Text segment:
★ ★ ★ ★ ★ ★ ★

1.The 1st, 2nd and 3rd appellants have filed memoranda of appeal dated 29th December 2019, for the 1st appellant and 09th December 2019 for the 2nd and 3rd appellants. They seek orders that:a.The appeals be allowed;b.The judgments and decrees of the learned magistrates be set aside;c.The plaintiffs’ suit in Wang’uru Magistrate’s Court Civil Case Numbers 127 of 2018, 128 of 2018 and 125 of 2018 be allowed and the respondent be held 100% liable for the accident;d.The Honourable court be pleased to award general damages and special damages to the appellants; ande.The costs of the appeals and trial court be awarded to the appellants with interest from the date of filing the lower court suits.
2.The grounds of appeal in all the three cases are:a.That the Magistrate erred in law and fact by finding that the appellants had failed to prove their cases on a balance of probabilities;b.That the Magistrate erred in law and fact by considering and addressing irrelevant matters that were not before the court;c.That the Magistrate erred in law and fact by finding that the respondent was not 100% liable for the accident and against the weight of the evidence before the court;d.That the Magistrate erred in law and fact by awarding figures that are manifestly too low if the judgments had been in favour of the appellants;e.That the Magistrate erred in law and fact by reaching a conclusion that was contrary to the evidence before him and the appellants’ submissions; andf.In all the circumstances of the cases, the findings of the trial magistrate were characterized by misapplication of the law and wrong exercise of discretion.

★ ★ ★ ★ ★ ★ ★

Exercise data:

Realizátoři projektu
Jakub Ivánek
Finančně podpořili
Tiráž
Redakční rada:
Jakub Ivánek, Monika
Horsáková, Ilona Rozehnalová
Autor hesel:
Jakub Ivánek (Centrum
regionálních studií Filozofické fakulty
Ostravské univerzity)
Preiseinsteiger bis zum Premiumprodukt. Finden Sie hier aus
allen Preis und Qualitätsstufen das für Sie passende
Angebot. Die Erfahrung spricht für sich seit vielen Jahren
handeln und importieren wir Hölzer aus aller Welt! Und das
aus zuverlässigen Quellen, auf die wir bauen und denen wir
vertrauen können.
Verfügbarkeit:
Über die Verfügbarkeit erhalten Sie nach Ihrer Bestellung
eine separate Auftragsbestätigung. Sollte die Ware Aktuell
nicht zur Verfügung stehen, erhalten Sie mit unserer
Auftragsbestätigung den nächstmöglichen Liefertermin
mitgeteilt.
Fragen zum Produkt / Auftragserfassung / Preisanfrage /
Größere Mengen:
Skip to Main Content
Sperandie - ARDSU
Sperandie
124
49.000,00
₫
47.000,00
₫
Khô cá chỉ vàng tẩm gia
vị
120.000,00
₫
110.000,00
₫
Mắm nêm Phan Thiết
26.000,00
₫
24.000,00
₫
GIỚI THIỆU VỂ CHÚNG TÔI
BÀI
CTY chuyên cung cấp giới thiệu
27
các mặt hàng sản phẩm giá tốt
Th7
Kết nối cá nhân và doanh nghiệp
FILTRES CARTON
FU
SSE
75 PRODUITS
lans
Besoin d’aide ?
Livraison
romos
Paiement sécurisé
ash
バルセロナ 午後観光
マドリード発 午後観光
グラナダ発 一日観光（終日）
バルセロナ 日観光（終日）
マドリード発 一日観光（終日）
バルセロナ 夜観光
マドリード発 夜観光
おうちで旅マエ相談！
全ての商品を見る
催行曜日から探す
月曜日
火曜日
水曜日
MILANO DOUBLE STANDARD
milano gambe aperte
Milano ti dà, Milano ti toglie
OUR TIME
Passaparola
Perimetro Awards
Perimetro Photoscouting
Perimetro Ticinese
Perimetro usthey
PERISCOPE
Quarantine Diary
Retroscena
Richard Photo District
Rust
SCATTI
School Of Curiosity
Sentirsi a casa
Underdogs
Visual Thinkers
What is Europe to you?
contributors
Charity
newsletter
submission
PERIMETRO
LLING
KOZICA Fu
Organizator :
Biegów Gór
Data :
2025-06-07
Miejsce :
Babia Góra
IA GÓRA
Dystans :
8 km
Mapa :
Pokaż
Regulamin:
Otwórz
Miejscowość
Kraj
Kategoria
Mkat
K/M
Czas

★ ★ ★ ★ ★ ★ ★

Try it: Set down the appeal passage word for word, everything from "1.The 1st, 2nd" down to "lower court suits.".

Response for this exercise:
1.The 1st, 2nd and 3rd appellants have filed memoranda of appeal dated 29th December 2019, for the 1st appellant and 09th December 2019 for the 2nd and 3rd appellants. They seek orders that:a.The appeals be allowed;b.The judgments and decrees of the learned magistrates be set aside;c.The plaintiffs’ suit in Wang’uru Magistrate’s Court Civil Case Numbers 127 of 2018, 128 of 2018 and 125 of 2018 be allowed and the respondent be held 100% liable for the accident;d.The Honourable court be pleased to award general damages and special damages to the appellants; ande.The costs of the appeals and trial court be awarded to the appellants with interest from the date of filing the lower court suits.